### [HOW TO COMPLETE THIS TASK]
Exact reproductions of all the entries, please, and no pictures.

::: RECORDS PROVIDED

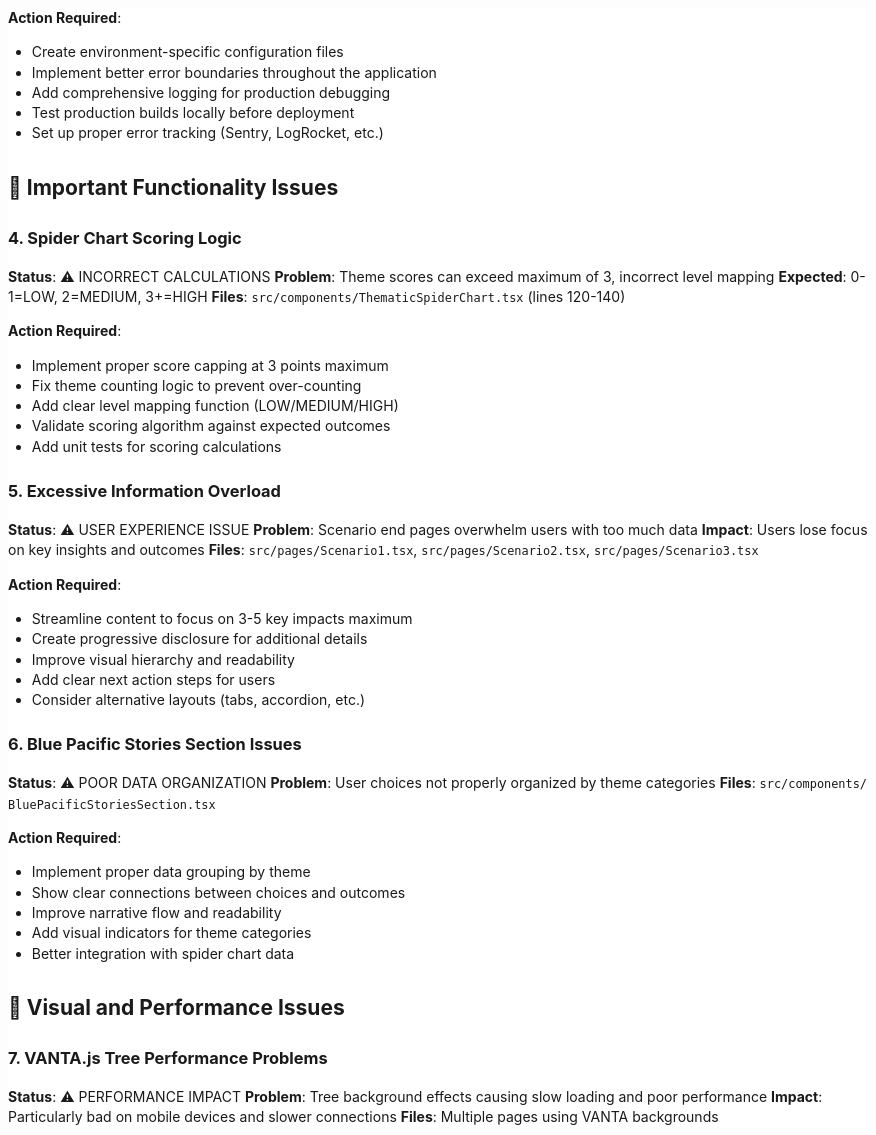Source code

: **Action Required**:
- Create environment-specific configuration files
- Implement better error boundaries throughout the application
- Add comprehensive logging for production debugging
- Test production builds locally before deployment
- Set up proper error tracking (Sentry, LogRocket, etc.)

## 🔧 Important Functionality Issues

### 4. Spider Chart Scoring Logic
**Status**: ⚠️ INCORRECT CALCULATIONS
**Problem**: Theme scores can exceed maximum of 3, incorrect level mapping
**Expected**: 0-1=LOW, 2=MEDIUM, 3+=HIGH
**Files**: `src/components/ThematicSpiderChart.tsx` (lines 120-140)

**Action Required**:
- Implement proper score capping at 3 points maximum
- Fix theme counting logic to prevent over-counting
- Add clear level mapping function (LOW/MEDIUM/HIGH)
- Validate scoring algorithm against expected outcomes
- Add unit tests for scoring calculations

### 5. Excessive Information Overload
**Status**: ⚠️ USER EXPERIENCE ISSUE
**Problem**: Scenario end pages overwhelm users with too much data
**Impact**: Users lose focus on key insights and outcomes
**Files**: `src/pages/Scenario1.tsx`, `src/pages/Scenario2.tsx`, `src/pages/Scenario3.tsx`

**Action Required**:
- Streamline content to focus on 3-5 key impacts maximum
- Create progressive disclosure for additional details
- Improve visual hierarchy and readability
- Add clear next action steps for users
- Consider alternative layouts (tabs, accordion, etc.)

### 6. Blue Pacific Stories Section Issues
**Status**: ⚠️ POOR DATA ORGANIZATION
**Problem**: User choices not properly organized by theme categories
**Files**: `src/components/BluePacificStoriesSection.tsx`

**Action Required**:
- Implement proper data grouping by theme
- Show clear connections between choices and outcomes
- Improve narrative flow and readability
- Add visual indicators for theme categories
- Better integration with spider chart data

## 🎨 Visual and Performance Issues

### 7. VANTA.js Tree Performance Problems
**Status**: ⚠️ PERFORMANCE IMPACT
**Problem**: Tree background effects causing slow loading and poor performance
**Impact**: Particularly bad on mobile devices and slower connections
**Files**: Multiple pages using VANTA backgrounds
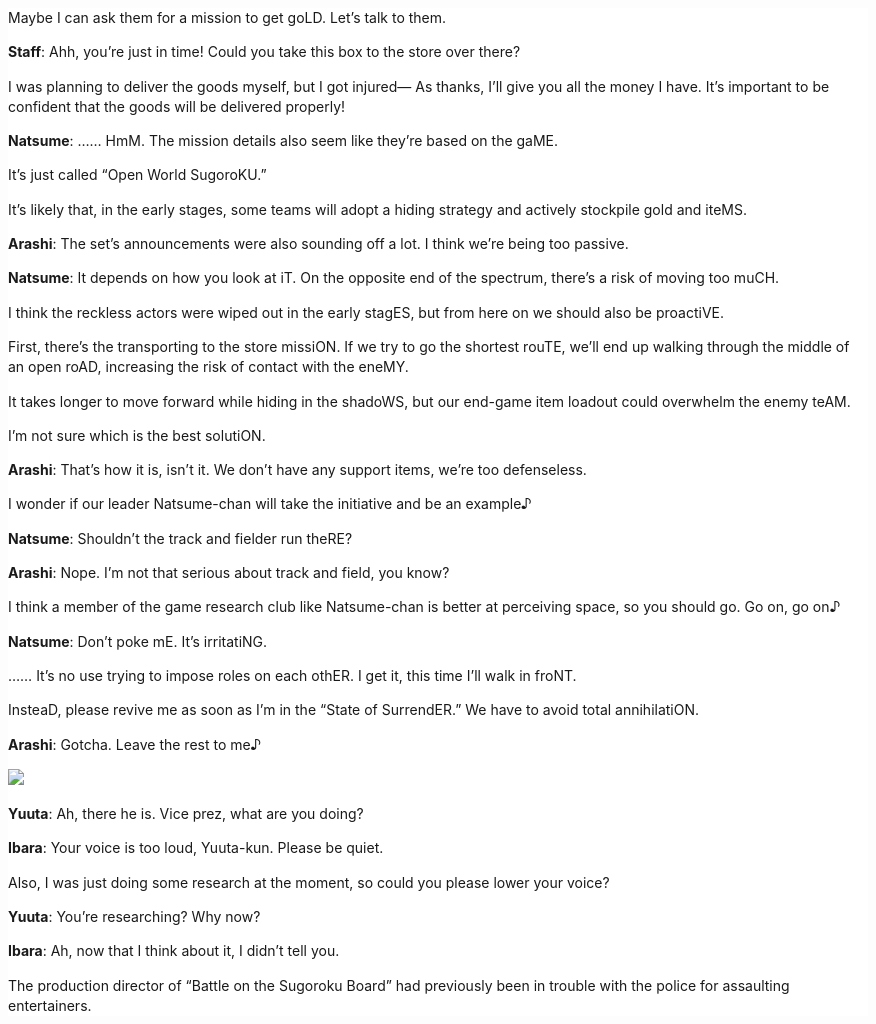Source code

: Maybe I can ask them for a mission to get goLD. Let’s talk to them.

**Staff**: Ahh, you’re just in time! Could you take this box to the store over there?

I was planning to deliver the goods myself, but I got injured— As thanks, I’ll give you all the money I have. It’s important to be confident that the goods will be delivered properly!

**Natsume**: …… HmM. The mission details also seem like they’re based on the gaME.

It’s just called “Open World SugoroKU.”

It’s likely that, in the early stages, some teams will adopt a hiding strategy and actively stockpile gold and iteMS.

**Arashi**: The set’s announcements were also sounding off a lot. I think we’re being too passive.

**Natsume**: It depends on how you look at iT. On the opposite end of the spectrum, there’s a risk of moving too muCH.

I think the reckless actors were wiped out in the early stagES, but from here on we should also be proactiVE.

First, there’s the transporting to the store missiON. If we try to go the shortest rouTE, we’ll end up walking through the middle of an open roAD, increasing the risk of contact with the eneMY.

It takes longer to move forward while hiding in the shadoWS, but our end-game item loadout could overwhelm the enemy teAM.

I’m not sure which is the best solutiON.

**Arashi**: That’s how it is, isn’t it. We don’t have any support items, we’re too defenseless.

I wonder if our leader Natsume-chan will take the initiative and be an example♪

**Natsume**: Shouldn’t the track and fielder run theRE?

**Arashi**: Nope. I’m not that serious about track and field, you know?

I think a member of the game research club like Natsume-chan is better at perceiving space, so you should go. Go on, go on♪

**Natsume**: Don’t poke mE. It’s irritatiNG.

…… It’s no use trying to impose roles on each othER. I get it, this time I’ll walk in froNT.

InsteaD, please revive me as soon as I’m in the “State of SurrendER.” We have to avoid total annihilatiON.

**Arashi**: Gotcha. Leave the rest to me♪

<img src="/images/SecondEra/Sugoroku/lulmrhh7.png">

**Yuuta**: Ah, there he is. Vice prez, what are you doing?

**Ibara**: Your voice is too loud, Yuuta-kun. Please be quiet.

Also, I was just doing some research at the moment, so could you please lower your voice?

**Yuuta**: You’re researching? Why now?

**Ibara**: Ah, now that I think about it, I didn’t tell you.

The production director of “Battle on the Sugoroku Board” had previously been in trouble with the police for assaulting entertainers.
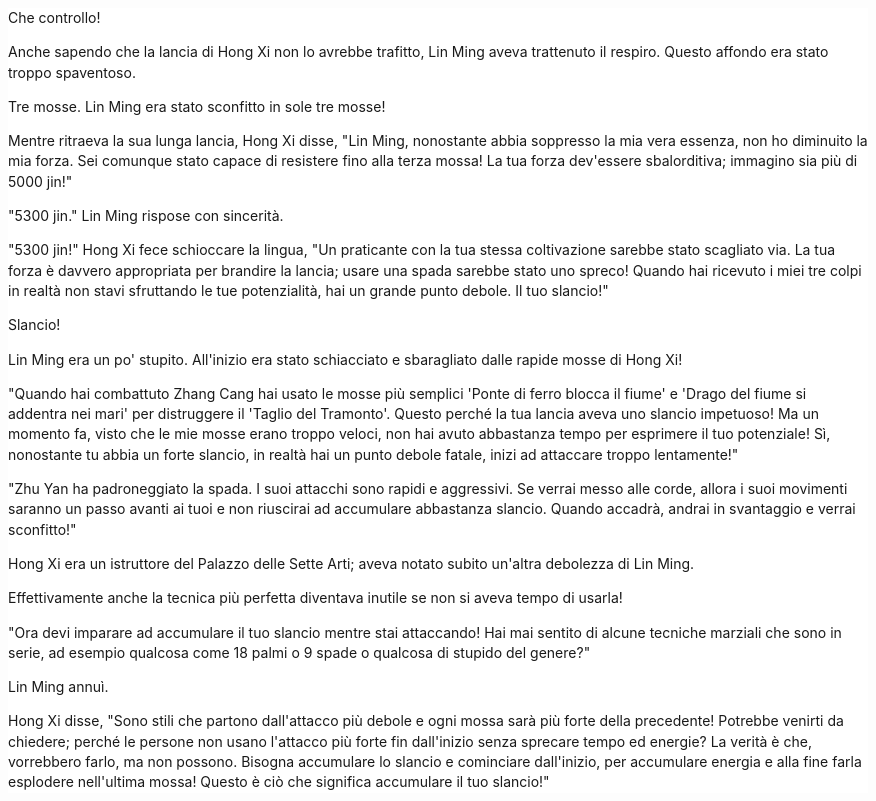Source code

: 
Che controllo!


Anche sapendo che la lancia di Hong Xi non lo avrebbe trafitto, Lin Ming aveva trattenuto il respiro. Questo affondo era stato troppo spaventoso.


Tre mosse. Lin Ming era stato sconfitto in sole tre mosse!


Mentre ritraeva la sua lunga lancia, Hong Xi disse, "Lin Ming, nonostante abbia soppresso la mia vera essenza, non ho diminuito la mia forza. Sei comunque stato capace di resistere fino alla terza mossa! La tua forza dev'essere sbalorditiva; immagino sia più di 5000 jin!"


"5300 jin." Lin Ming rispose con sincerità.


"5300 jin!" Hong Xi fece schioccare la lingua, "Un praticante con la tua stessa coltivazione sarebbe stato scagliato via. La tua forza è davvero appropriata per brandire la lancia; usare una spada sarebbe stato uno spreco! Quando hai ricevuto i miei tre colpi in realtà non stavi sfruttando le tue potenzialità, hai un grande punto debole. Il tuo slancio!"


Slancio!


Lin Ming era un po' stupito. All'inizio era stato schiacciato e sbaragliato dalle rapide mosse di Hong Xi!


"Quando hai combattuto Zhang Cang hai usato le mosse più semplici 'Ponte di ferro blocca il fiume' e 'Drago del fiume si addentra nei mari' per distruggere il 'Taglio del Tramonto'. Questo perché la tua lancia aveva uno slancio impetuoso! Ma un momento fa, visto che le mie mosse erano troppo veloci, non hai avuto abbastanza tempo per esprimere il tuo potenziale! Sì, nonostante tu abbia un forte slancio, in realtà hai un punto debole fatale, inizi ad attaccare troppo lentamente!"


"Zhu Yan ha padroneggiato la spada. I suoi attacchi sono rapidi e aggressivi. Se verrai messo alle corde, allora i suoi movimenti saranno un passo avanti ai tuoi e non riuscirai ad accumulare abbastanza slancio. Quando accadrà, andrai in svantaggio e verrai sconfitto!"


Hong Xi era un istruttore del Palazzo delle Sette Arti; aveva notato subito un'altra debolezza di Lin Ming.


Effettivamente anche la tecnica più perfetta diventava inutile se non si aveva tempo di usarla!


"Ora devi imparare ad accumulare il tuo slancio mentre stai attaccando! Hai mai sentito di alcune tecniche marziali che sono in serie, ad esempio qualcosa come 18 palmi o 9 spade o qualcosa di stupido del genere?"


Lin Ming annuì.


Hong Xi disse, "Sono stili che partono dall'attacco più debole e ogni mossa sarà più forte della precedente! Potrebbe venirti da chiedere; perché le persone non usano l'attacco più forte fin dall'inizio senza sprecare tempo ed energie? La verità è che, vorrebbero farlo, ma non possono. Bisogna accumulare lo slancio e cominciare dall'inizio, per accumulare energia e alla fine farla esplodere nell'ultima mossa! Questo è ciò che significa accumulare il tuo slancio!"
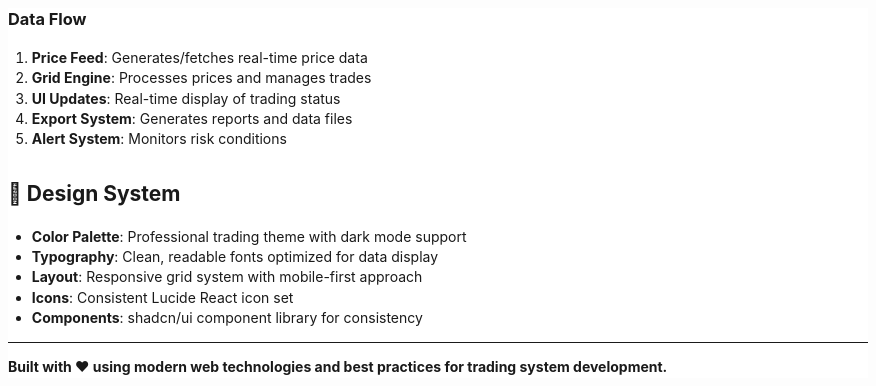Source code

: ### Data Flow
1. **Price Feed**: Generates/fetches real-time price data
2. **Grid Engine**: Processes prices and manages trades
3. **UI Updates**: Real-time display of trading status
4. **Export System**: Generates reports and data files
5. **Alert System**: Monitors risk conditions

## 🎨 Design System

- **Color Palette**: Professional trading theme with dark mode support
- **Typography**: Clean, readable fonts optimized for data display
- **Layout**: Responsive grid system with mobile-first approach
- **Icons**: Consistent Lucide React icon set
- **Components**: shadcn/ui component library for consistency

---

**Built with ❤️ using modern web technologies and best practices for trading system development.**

::::::

### [OUTPUT]
Source code

: **Action Required**:
- Create environment-specific configuration files
- Implement better error boundaries throughout the application
- Add comprehensive logging for production debugging
- Test production builds locally before deployment
- Set up proper error tracking (Sentry, LogRocket, etc.)

## 🔧 Important Functionality Issues

### 4. Spider Chart Scoring Logic
**Status**: ⚠️ INCORRECT CALCULATIONS
**Problem**: Theme scores can exceed maximum of 3, incorrect level mapping
**Expected**: 0-1=LOW, 2=MEDIUM, 3+=HIGH
**Files**: `src/components/ThematicSpiderChart.tsx` (lines 120-140)

**Action Required**:
- Implement proper score capping at 3 points maximum
- Fix theme counting logic to prevent over-counting
- Add clear level mapping function (LOW/MEDIUM/HIGH)
- Validate scoring algorithm against expected outcomes
- Add unit tests for scoring calculations

### 5. Excessive Information Overload
**Status**: ⚠️ USER EXPERIENCE ISSUE
**Problem**: Scenario end pages overwhelm users with too much data
**Impact**: Users lose focus on key insights and outcomes
**Files**: `src/pages/Scenario1.tsx`, `src/pages/Scenario2.tsx`, `src/pages/Scenario3.tsx`

**Action Required**:
- Streamline content to focus on 3-5 key impacts maximum
- Create progressive disclosure for additional details
- Improve visual hierarchy and readability
- Add clear next action steps for users
- Consider alternative layouts (tabs, accordion, etc.)

### 6. Blue Pacific Stories Section Issues
**Status**: ⚠️ POOR DATA ORGANIZATION
**Problem**: User choices not properly organized by theme categories
**Files**: `src/components/BluePacificStoriesSection.tsx`

**Action Required**:
- Implement proper data grouping by theme
- Show clear connections between choices and outcomes
- Improve narrative flow and readability
- Add visual indicators for theme categories
- Better integration with spider chart data

## 🎨 Visual and Performance Issues

### 7. VANTA.js Tree Performance Problems
**Status**: ⚠️ PERFORMANCE IMPACT
**Problem**: Tree background effects causing slow loading and poor performance
**Impact**: Particularly bad on mobile devices and slower connections
**Files**: Multiple pages using VANTA backgrounds
Source code

: Maybe I can ask them for a mission to get goLD. Let’s talk to them.

**Staff**: Ahh, you’re just in time! Could you take this box to the store over there?

I was planning to deliver the goods myself, but I got injured— As thanks, I’ll give you all the money I have. It’s important to be confident that the goods will be delivered properly!

**Natsume**: …… HmM. The mission details also seem like they’re based on the gaME.

It’s just called “Open World SugoroKU.”

It’s likely that, in the early stages, some teams will adopt a hiding strategy and actively stockpile gold and iteMS.

**Arashi**: The set’s announcements were also sounding off a lot. I think we’re being too passive.

**Natsume**: It depends on how you look at iT. On the opposite end of the spectrum, there’s a risk of moving too muCH.

I think the reckless actors were wiped out in the early stagES, but from here on we should also be proactiVE.

First, there’s the transporting to the store missiON. If we try to go the shortest rouTE, we’ll end up walking through the middle of an open roAD, increasing the risk of contact with the eneMY.

It takes longer to move forward while hiding in the shadoWS, but our end-game item loadout could overwhelm the enemy teAM.

I’m not sure which is the best solutiON.

**Arashi**: That’s how it is, isn’t it. We don’t have any support items, we’re too defenseless.

I wonder if our leader Natsume-chan will take the initiative and be an example♪

**Natsume**: Shouldn’t the track and fielder run theRE?

**Arashi**: Nope. I’m not that serious about track and field, you know?

I think a member of the game research club like Natsume-chan is better at perceiving space, so you should go. Go on, go on♪

**Natsume**: Don’t poke mE. It’s irritatiNG.

…… It’s no use trying to impose roles on each othER. I get it, this time I’ll walk in froNT.

InsteaD, please revive me as soon as I’m in the “State of SurrendER.” We have to avoid total annihilatiON.

**Arashi**: Gotcha. Leave the rest to me♪

<img src="/images/SecondEra/Sugoroku/lulmrhh7.png">

**Yuuta**: Ah, there he is. Vice prez, what are you doing?

**Ibara**: Your voice is too loud, Yuuta-kun. Please be quiet.

Also, I was just doing some research at the moment, so could you please lower your voice?

**Yuuta**: You’re researching? Why now?

**Ibara**: Ah, now that I think about it, I didn’t tell you.

The production director of “Battle on the Sugoroku Board” had previously been in trouble with the police for assaulting entertainers.
Source code

: 
Che controllo!


Anche sapendo che la lancia di Hong Xi non lo avrebbe trafitto, Lin Ming aveva trattenuto il respiro. Questo affondo era stato troppo spaventoso.


Tre mosse. Lin Ming era stato sconfitto in sole tre mosse!


Mentre ritraeva la sua lunga lancia, Hong Xi disse, "Lin Ming, nonostante abbia soppresso la mia vera essenza, non ho diminuito la mia forza. Sei comunque stato capace di resistere fino alla terza mossa! La tua forza dev'essere sbalorditiva; immagino sia più di 5000 jin!"


"5300 jin." Lin Ming rispose con sincerità.


"5300 jin!" Hong Xi fece schioccare la lingua, "Un praticante con la tua stessa coltivazione sarebbe stato scagliato via. La tua forza è davvero appropriata per brandire la lancia; usare una spada sarebbe stato uno spreco! Quando hai ricevuto i miei tre colpi in realtà non stavi sfruttando le tue potenzialità, hai un grande punto debole. Il tuo slancio!"


Slancio!


Lin Ming era un po' stupito. All'inizio era stato schiacciato e sbaragliato dalle rapide mosse di Hong Xi!


"Quando hai combattuto Zhang Cang hai usato le mosse più semplici 'Ponte di ferro blocca il fiume' e 'Drago del fiume si addentra nei mari' per distruggere il 'Taglio del Tramonto'. Questo perché la tua lancia aveva uno slancio impetuoso! Ma un momento fa, visto che le mie mosse erano troppo veloci, non hai avuto abbastanza tempo per esprimere il tuo potenziale! Sì, nonostante tu abbia un forte slancio, in realtà hai un punto debole fatale, inizi ad attaccare troppo lentamente!"


"Zhu Yan ha padroneggiato la spada. I suoi attacchi sono rapidi e aggressivi. Se verrai messo alle corde, allora i suoi movimenti saranno un passo avanti ai tuoi e non riuscirai ad accumulare abbastanza slancio. Quando accadrà, andrai in svantaggio e verrai sconfitto!"


Hong Xi era un istruttore del Palazzo delle Sette Arti; aveva notato subito un'altra debolezza di Lin Ming.


Effettivamente anche la tecnica più perfetta diventava inutile se non si aveva tempo di usarla!


"Ora devi imparare ad accumulare il tuo slancio mentre stai attaccando! Hai mai sentito di alcune tecniche marziali che sono in serie, ad esempio qualcosa come 18 palmi o 9 spade o qualcosa di stupido del genere?"


Lin Ming annuì.


Hong Xi disse, "Sono stili che partono dall'attacco più debole e ogni mossa sarà più forte della precedente! Potrebbe venirti da chiedere; perché le persone non usano l'attacco più forte fin dall'inizio senza sprecare tempo ed energie? La verità è che, vorrebbero farlo, ma non possono. Bisogna accumulare lo slancio e cominciare dall'inizio, per accumulare energia e alla fine farla esplodere nell'ultima mossa! Questo è ciò che significa accumulare il tuo slancio!"
Source code

: ### Data Flow
1. **Price Feed**: Generates/fetches real-time price data
2. **Grid Engine**: Processes prices and manages trades
3. **UI Updates**: Real-time display of trading status
4. **Export System**: Generates reports and data files
5. **Alert System**: Monitors risk conditions

## 🎨 Design System

- **Color Palette**: Professional trading theme with dark mode support
- **Typography**: Clean, readable fonts optimized for data display
- **Layout**: Responsive grid system with mobile-first approach
- **Icons**: Consistent Lucide React icon set
- **Components**: shadcn/ui component library for consistency

---

**Built with ❤️ using modern web technologies and best practices for trading system development.**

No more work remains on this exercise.